The unions' petition calls for charging port fees to Chinese-built ships that dock at a U.S. port and the creation of a shipbuilding revitalization fund to help the domestic industry. Among the more than 10,000 Chinese-manufactured cargo vessels tracked by maritime data provider Lloyd's List Intelligence, only 9% docked at U.S. ports between this year through March 18.
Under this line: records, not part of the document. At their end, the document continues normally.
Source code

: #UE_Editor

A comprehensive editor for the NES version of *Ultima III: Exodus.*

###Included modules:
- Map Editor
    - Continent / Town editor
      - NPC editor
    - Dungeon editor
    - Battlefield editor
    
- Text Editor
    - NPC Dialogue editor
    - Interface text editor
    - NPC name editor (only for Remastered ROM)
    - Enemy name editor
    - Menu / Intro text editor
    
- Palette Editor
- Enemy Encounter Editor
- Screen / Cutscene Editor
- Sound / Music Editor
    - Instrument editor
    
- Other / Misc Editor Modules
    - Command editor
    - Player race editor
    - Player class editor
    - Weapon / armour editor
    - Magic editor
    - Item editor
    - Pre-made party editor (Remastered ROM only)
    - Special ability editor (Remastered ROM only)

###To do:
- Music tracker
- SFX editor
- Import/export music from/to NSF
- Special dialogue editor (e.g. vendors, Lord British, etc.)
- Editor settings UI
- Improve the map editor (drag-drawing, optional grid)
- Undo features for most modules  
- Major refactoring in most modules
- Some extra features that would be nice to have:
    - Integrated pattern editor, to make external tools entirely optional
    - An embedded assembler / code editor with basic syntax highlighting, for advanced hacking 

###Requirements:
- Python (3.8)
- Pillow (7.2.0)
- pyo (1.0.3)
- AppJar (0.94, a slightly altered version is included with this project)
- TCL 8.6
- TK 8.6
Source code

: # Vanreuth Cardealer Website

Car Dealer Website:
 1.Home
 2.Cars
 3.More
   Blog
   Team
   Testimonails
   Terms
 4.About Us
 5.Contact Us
Even if the U.S. imposes punitive tariffs on Chinese shipbuilders, the impact is expected to be limited, several of the companies told Caixin. If port fees are imposed on Chinese-built vessels, shipowners' plans might be influenced, Zhao said. Meanwhile, the increased costs would be borne mainly by international shipowners, who would oppose the fees, or lead to higher shipping expenses for U.S. businesses, he said. The common practice among international shippers of registering their vessels in tax havens rather than the shipowner's country, coupled with the tendency to lease ships rather than own them outright, significantly complicates the U.S.'s task of determining ships' countries of origin and owners. This complexity makes it challenging for the U.S. to collect port fees effectively.Maritime industry experts have voiced concerns regarding the proposed port fees on Chinese-made vessels in the U.S. While the Section 301 investigation typically results in tariffs, current U.S. law does not explicitly allow for such fees, making the unions' request legally contentious, according to Zhang Chen, a senior partner at Beijing Yingke Law Firm.Additionally, such a tax could exacerbate inflation -- a scenario Biden would likely want to avoid given its political and economic implications, Zhang said. In response to the potential new levies, China's Ministry of Commerce has proactively engaged with major domestic shipyards to assess impacts and countermeasures, including the formation of a specialized legal team. Zhao suggested that China should enhance dialogue with major U.S. importers like Walmart to mitigate the potential spike in sea freight costs. If the investigation results in the USTR imposing a fee on Chinese-made ships docking at U.S. ports, China could contest the measures as discriminatory and potentially bring the issue before the World Trade Organization (WTO), said Schwab, the former USTR.If China appeals, the WTO would most likely find that the 301 investigation violates WTO rules, said Zhang from Yingke Law Firm. But in practice, the WTO cannot take coercive measures to interfere with the U.S. tariff measures.

Who will benefit?
Amid a push to curb China's manufacturing dominance, the U.S. is courting key allies Japan and South Korea, urging them to invest in the beleaguered U.S. shipbuilding industry. In February, U.S. Secretary of the Navy Carlos Del Toro met with leading Japanese and South Korean shipbuilding executives in an attempt to attract their investment in commercial and naval shipbuilding facilities in the U.S. During his East Asia trip, Del Toro visited the Yokohama shipyard of Japan's Mitsubishi Heavy Industries Ltd. and the shipyards of South Korea's Hanwha Ocean and HD Hyundai. Hanwha Ocean's board has approved the creation of a holding company in the U.S. to acquire shares in overseas shipyards and maintenance service companies, according to the Korea Economic Daily. However, reviving America's shipbuilding industry would require closing a technological gap with Asian competitors and overcoming a dearth of domestic expertise, Zhao said.Japanese and South Korean shipbuilders would most likely benefit from potential sanctions on Chinese-built ships but are unlikely to bring much-needed capital and technology to a country with a shortage of workers and unguaranteed orders, said Vincent Valentine, a transport economist at the United Nations Conference on Trade and Development.